Un repaso a las cifras de implementación de ‘Gijón Bici’ revela su alcance a lo largo del pasado ejercicio. Tal como indica la memoria, y se hace eco de ello el OXM, una inversión inicial a tres años de 3,3 millones de euros (teniendo en cuenta la modernización posterior, adscrita al proyecto de la Zona de Bajas Emisiones de La Calzada y sufragada, por tanto, con fondos europeos Next Generation) ha permitido poner en circulación 250 bicicletas eléctricas de pedaleo asistido, distribuidas en un total de 47 estaciones, de las que 31 disponen de terminales de carga. Si se tiene en cuenta que las bicicletas pueden alquilarse entre las seis de la mañana y las doce de la noche de cada día de la semana, se descubre que de enero a junio enero se practicaron 85.556 viajes, y de julio a diciembre, otros 217.095, lo que equivale a un aumento del 254% de un semestre a otro. Por su parte, entre esos dos periodos de tiempo las personas que se abonaron crecieron un 845%, aunque el montante sigue siendo, a juicio del OXM, «inferior a las proyecciones iniciales». Al fin y al cabo, sólo un 2,4% de los usuarios se abonaron al servicio… Si bien el 69% de los trayectos sí los realizaron personas abonadas.
Una ida y vuelta a la Luna… En bici
Con todo, lo verdaderamente revelador para el OXM son las distancias recorridas. En 2024 el trayecto promedio fue de 2,72 kilómetros, mayor que el de las motocicletas, que el colectivo, amparándose en la memoria anual, cifra en 2,6 kilómetros, aunque menor que el de los coches, 2,9. Aun así, demuestra que «la bicicleta puede servir como alternativa para esos viajes dentro de la ciudad, reduciendo emisiones»; especialmente para los más jóvenes, ya que más del 60% de los registrados tenía menos de cuarenta años. Y otro dato esclarecedor: durante los doce meses del año los ciclistas que se valieron de ‘Gijón Bici’ recorrieron la friolera de 841.537 kilómetros… «¡Que es más que una ida y vuelta a la Luna!», apuntan en el OXM.
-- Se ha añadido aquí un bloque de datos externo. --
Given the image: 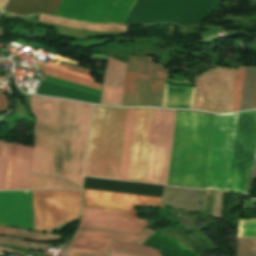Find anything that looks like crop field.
Here are the masks:
<instances>
[{"instance_id":"733c2abd","label":"crop field","mask_w":256,"mask_h":256,"mask_svg":"<svg viewBox=\"0 0 256 256\" xmlns=\"http://www.w3.org/2000/svg\"><path fill=\"white\" fill-rule=\"evenodd\" d=\"M41 69L44 70L43 75H47V76H50V77H54V78H57V79H61V80H64V81H68V82H71V83H74V84H78V85H81V86H85V87L92 88V89L100 91L101 85H99V84H95V83H92V82H89V81H86V80L68 75L66 73H63V72H60V71H57V70H54V69H51V68H48V67H45V66H43Z\"/></svg>"},{"instance_id":"214f88e0","label":"crop field","mask_w":256,"mask_h":256,"mask_svg":"<svg viewBox=\"0 0 256 256\" xmlns=\"http://www.w3.org/2000/svg\"><path fill=\"white\" fill-rule=\"evenodd\" d=\"M256 236V218L239 219L237 237Z\"/></svg>"},{"instance_id":"e52e79f7","label":"crop field","mask_w":256,"mask_h":256,"mask_svg":"<svg viewBox=\"0 0 256 256\" xmlns=\"http://www.w3.org/2000/svg\"><path fill=\"white\" fill-rule=\"evenodd\" d=\"M79 190L33 191L34 230L52 232L78 218Z\"/></svg>"},{"instance_id":"8a807250","label":"crop field","mask_w":256,"mask_h":256,"mask_svg":"<svg viewBox=\"0 0 256 256\" xmlns=\"http://www.w3.org/2000/svg\"><path fill=\"white\" fill-rule=\"evenodd\" d=\"M37 117L29 189L81 188L92 105L30 96Z\"/></svg>"},{"instance_id":"cbeb9de0","label":"crop field","mask_w":256,"mask_h":256,"mask_svg":"<svg viewBox=\"0 0 256 256\" xmlns=\"http://www.w3.org/2000/svg\"><path fill=\"white\" fill-rule=\"evenodd\" d=\"M125 67V63L109 57L103 82L101 103L120 105Z\"/></svg>"},{"instance_id":"92a150f3","label":"crop field","mask_w":256,"mask_h":256,"mask_svg":"<svg viewBox=\"0 0 256 256\" xmlns=\"http://www.w3.org/2000/svg\"><path fill=\"white\" fill-rule=\"evenodd\" d=\"M44 65L50 66V67H52V68H55V69H58V70L67 72V73H69V74H72V75H75V76H78V77H81V78H84V79L89 80V81H92V82L94 81V79H93L91 76H87V75H82V74H77V73L70 72V71L65 70V69H63V68H61V67H59V66H57V65H55V64H53V63H50V62H47V63H45Z\"/></svg>"},{"instance_id":"a9b5d70f","label":"crop field","mask_w":256,"mask_h":256,"mask_svg":"<svg viewBox=\"0 0 256 256\" xmlns=\"http://www.w3.org/2000/svg\"><path fill=\"white\" fill-rule=\"evenodd\" d=\"M160 233V232H159ZM167 235V234H166ZM181 242V241H180ZM183 243V242H182ZM184 244V243H183ZM144 246V245H143ZM153 249V248H152ZM156 250V249H155ZM158 251V250H157ZM195 251V250H194ZM159 252V251H158ZM159 254H160V252H159ZM110 256H127V255H121V254H115V253H110L109 254ZM160 256H161V254H160ZM200 256V255H199Z\"/></svg>"},{"instance_id":"dd49c442","label":"crop field","mask_w":256,"mask_h":256,"mask_svg":"<svg viewBox=\"0 0 256 256\" xmlns=\"http://www.w3.org/2000/svg\"><path fill=\"white\" fill-rule=\"evenodd\" d=\"M237 116L215 115L206 189L228 190Z\"/></svg>"},{"instance_id":"28ad6ade","label":"crop field","mask_w":256,"mask_h":256,"mask_svg":"<svg viewBox=\"0 0 256 256\" xmlns=\"http://www.w3.org/2000/svg\"><path fill=\"white\" fill-rule=\"evenodd\" d=\"M152 230H145L140 236L113 230H82L77 229L65 249L107 254L112 240L131 242L141 245Z\"/></svg>"},{"instance_id":"5a996713","label":"crop field","mask_w":256,"mask_h":256,"mask_svg":"<svg viewBox=\"0 0 256 256\" xmlns=\"http://www.w3.org/2000/svg\"><path fill=\"white\" fill-rule=\"evenodd\" d=\"M236 69L217 67L196 78L193 109L228 112Z\"/></svg>"},{"instance_id":"412701ff","label":"crop field","mask_w":256,"mask_h":256,"mask_svg":"<svg viewBox=\"0 0 256 256\" xmlns=\"http://www.w3.org/2000/svg\"><path fill=\"white\" fill-rule=\"evenodd\" d=\"M213 119L177 112L168 183L205 188Z\"/></svg>"},{"instance_id":"d9b57169","label":"crop field","mask_w":256,"mask_h":256,"mask_svg":"<svg viewBox=\"0 0 256 256\" xmlns=\"http://www.w3.org/2000/svg\"><path fill=\"white\" fill-rule=\"evenodd\" d=\"M0 234L14 235L22 238L33 239L38 241H56L62 238L61 235L48 234V233H33L20 229L0 227Z\"/></svg>"},{"instance_id":"eef30255","label":"crop field","mask_w":256,"mask_h":256,"mask_svg":"<svg viewBox=\"0 0 256 256\" xmlns=\"http://www.w3.org/2000/svg\"><path fill=\"white\" fill-rule=\"evenodd\" d=\"M253 178H256V163H255V169H254V175Z\"/></svg>"},{"instance_id":"f4fd0767","label":"crop field","mask_w":256,"mask_h":256,"mask_svg":"<svg viewBox=\"0 0 256 256\" xmlns=\"http://www.w3.org/2000/svg\"><path fill=\"white\" fill-rule=\"evenodd\" d=\"M151 56H129L121 105L160 106L168 75Z\"/></svg>"},{"instance_id":"4177f3b9","label":"crop field","mask_w":256,"mask_h":256,"mask_svg":"<svg viewBox=\"0 0 256 256\" xmlns=\"http://www.w3.org/2000/svg\"><path fill=\"white\" fill-rule=\"evenodd\" d=\"M7 0H0V10L4 7Z\"/></svg>"},{"instance_id":"730fd06b","label":"crop field","mask_w":256,"mask_h":256,"mask_svg":"<svg viewBox=\"0 0 256 256\" xmlns=\"http://www.w3.org/2000/svg\"><path fill=\"white\" fill-rule=\"evenodd\" d=\"M256 108V89H255V96H254V104H253V109Z\"/></svg>"},{"instance_id":"3316defc","label":"crop field","mask_w":256,"mask_h":256,"mask_svg":"<svg viewBox=\"0 0 256 256\" xmlns=\"http://www.w3.org/2000/svg\"><path fill=\"white\" fill-rule=\"evenodd\" d=\"M33 148L0 142V190L28 189Z\"/></svg>"},{"instance_id":"d8731c3e","label":"crop field","mask_w":256,"mask_h":256,"mask_svg":"<svg viewBox=\"0 0 256 256\" xmlns=\"http://www.w3.org/2000/svg\"><path fill=\"white\" fill-rule=\"evenodd\" d=\"M136 0H62L54 16L124 24Z\"/></svg>"},{"instance_id":"ac0d7876","label":"crop field","mask_w":256,"mask_h":256,"mask_svg":"<svg viewBox=\"0 0 256 256\" xmlns=\"http://www.w3.org/2000/svg\"><path fill=\"white\" fill-rule=\"evenodd\" d=\"M134 112L94 106L85 176L126 180Z\"/></svg>"},{"instance_id":"00972430","label":"crop field","mask_w":256,"mask_h":256,"mask_svg":"<svg viewBox=\"0 0 256 256\" xmlns=\"http://www.w3.org/2000/svg\"><path fill=\"white\" fill-rule=\"evenodd\" d=\"M66 256H108V255L90 254V253H80V252L68 251Z\"/></svg>"},{"instance_id":"bc2a9ffb","label":"crop field","mask_w":256,"mask_h":256,"mask_svg":"<svg viewBox=\"0 0 256 256\" xmlns=\"http://www.w3.org/2000/svg\"><path fill=\"white\" fill-rule=\"evenodd\" d=\"M237 256H256V237L237 238Z\"/></svg>"},{"instance_id":"4a817a6b","label":"crop field","mask_w":256,"mask_h":256,"mask_svg":"<svg viewBox=\"0 0 256 256\" xmlns=\"http://www.w3.org/2000/svg\"><path fill=\"white\" fill-rule=\"evenodd\" d=\"M244 71H245V68L237 69L230 111L239 110Z\"/></svg>"},{"instance_id":"34b2d1b8","label":"crop field","mask_w":256,"mask_h":256,"mask_svg":"<svg viewBox=\"0 0 256 256\" xmlns=\"http://www.w3.org/2000/svg\"><path fill=\"white\" fill-rule=\"evenodd\" d=\"M153 109L136 108L127 180L143 182ZM176 110L154 109L144 182L166 185Z\"/></svg>"},{"instance_id":"dafd665d","label":"crop field","mask_w":256,"mask_h":256,"mask_svg":"<svg viewBox=\"0 0 256 256\" xmlns=\"http://www.w3.org/2000/svg\"><path fill=\"white\" fill-rule=\"evenodd\" d=\"M9 102L3 94H0V111H7Z\"/></svg>"},{"instance_id":"d1516ede","label":"crop field","mask_w":256,"mask_h":256,"mask_svg":"<svg viewBox=\"0 0 256 256\" xmlns=\"http://www.w3.org/2000/svg\"><path fill=\"white\" fill-rule=\"evenodd\" d=\"M147 221L117 210L84 208L78 228H101L139 234Z\"/></svg>"},{"instance_id":"22f410ed","label":"crop field","mask_w":256,"mask_h":256,"mask_svg":"<svg viewBox=\"0 0 256 256\" xmlns=\"http://www.w3.org/2000/svg\"><path fill=\"white\" fill-rule=\"evenodd\" d=\"M84 207L124 210L135 216L132 204L162 207L161 198L84 189Z\"/></svg>"},{"instance_id":"5142ce71","label":"crop field","mask_w":256,"mask_h":256,"mask_svg":"<svg viewBox=\"0 0 256 256\" xmlns=\"http://www.w3.org/2000/svg\"><path fill=\"white\" fill-rule=\"evenodd\" d=\"M61 0H9L5 11L28 15L43 13L53 16Z\"/></svg>"}]
</instances>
¿Qué queda por hacer? A juicio de la plataforma ciudadana en cuestión, es imperativo aumentar el parque de bicicletas municipales, hasta situarlo a la altura de los de urbes como San Sebastián o Madrid, y mejorar la distribución geográfica de las estaciones. Del mismo modo, llaman a integrar el servicio en la plataforma autonómica ConeCTA, para hacerlo más atractivo y accesible a los foráneos, y a invertir en la mejora de los trazados, para continuar con la pacificación de la relación de la bicicleta con otros medios de transporte. Sin embargo, por encima de todo, el OXM exige un mayor y más directo compromiso del Ayuntamiento. «No se han hecho campañas de información y difusión, a pesar de los buenos resultados, y el Gobierno ha decidido no pedir al Ministerio de Transportes las ayudas disponibles para bajar los precios de los abonos del 50%», lamentan. De ahí su clamor porque el Ejecutivo gijonés dé un paso al frente, o varios, «ampliando la flota, reforzando la infraestructura ciclista y apostando por una visión integral de la movilidad. Porque si los datos demuestran que funciona, lo que falta ya no es evidencia, sino voluntad».